Additionally, the legislation says families choosing independent private instruction (IPI) or private education must file the same form required under competent private instruction, which means the homeschool family must in fact report to the state, which is currently not required under those private education conditions.
Mascher has either introduced or been involved in a number of bills aimed at homeschooling this session, including the two mandating home visits.
HF 100, co-sponsored by Mascher with three other legislators, also adds reporting requirements and requires school districts to conduct health and safety visits.
HF 182 would in effect eliminate significant changes made to the Iowa Code in 2013 that gave homeschooling families more freedom, including offering independent private instruction and parent-taught driver education.
Mascher has introduced bills that are hostile to homeschooling in previous sessions.

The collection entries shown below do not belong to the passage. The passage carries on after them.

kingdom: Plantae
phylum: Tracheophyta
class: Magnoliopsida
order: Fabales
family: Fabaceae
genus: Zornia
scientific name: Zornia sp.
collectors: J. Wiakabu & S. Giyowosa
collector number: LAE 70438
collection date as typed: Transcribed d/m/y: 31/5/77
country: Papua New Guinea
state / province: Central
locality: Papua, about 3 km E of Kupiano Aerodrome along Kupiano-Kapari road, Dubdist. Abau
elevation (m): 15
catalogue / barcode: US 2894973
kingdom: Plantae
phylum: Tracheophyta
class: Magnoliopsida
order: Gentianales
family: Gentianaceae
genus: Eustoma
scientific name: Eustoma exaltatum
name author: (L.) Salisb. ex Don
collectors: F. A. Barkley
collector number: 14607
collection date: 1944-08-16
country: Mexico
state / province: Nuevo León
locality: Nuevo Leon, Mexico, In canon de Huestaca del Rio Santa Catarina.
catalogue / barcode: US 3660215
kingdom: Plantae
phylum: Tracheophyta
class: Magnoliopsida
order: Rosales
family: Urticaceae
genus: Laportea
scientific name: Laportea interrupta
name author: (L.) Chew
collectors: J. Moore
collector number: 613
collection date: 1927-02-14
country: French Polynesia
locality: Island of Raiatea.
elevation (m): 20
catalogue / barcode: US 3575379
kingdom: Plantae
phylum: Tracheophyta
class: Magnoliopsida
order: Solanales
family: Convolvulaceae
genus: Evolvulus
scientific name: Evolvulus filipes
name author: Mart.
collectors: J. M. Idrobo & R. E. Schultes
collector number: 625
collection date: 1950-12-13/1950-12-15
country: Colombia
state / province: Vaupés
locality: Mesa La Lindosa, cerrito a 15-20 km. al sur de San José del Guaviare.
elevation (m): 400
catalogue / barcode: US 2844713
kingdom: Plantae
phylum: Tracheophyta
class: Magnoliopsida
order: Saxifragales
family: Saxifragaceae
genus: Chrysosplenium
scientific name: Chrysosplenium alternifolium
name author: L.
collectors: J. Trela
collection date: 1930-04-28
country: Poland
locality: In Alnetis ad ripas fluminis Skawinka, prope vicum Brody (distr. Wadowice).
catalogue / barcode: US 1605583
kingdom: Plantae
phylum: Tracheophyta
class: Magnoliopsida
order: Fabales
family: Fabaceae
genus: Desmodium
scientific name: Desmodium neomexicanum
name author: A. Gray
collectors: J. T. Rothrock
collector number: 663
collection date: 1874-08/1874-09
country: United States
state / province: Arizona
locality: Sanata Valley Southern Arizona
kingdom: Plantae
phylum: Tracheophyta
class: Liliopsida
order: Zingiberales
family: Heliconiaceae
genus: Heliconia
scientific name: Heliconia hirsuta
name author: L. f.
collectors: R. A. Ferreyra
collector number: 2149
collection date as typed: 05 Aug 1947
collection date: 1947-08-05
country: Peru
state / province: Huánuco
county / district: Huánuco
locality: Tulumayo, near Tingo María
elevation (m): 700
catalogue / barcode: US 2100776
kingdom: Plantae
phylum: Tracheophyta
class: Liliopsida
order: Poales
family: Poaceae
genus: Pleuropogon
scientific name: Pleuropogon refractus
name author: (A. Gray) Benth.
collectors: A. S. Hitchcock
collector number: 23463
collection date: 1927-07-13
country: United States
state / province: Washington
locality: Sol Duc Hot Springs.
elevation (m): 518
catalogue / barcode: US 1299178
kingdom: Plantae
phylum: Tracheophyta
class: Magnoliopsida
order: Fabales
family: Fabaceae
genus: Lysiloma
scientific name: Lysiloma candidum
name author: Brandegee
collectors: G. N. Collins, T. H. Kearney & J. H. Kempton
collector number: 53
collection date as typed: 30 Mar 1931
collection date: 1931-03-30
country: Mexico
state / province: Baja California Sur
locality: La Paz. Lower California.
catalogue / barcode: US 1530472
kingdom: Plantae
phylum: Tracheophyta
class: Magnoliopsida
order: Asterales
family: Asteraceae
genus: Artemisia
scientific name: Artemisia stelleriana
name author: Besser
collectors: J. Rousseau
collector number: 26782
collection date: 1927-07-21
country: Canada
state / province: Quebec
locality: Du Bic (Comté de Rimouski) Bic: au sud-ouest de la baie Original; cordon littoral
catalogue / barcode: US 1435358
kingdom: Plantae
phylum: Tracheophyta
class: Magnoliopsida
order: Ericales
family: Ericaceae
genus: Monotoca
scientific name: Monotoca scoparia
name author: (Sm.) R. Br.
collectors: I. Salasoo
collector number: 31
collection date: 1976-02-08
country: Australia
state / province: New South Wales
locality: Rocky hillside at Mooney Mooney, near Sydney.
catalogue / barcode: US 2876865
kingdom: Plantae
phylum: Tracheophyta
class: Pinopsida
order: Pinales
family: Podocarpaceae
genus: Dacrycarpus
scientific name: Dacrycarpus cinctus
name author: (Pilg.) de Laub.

LifeSiteNews did not receive a response from Mascher, a retired educator, regarding the rationale behind the bills and her response to the charge they constitute overreach, as well as her thoughts on parents' rights with regard to choosing home education for their children.
The bills requiring home visits are a response to two Iowa girls who died as a result of neglect by their adoptive families, who had removed them from public school. Because of Iowa’s Independent Private Instruction law, they were not required to inform the school district.
Both girls were living with families that had been under investigative oversight by Iowa’s Department of Human Services, the Network of Iowa Christian Home Educators (NICHE) pointed out, but because neither child was attending an accredited school at the time of their tragic deaths, some continue to call for more regulation of Iowa homeschool families.
Still, homeschool advocates maintain the idea of requiring home visits by state entities is a misguided attempt to address abuse and unfairly targets homeschool families.
NICHE has registered opposition to HF 272.
The Catholic Church teaches that parents are the first educators of their children and as such the Church, along with other Christian denominations, holds that parents have a God-given right to oversee their children’s education.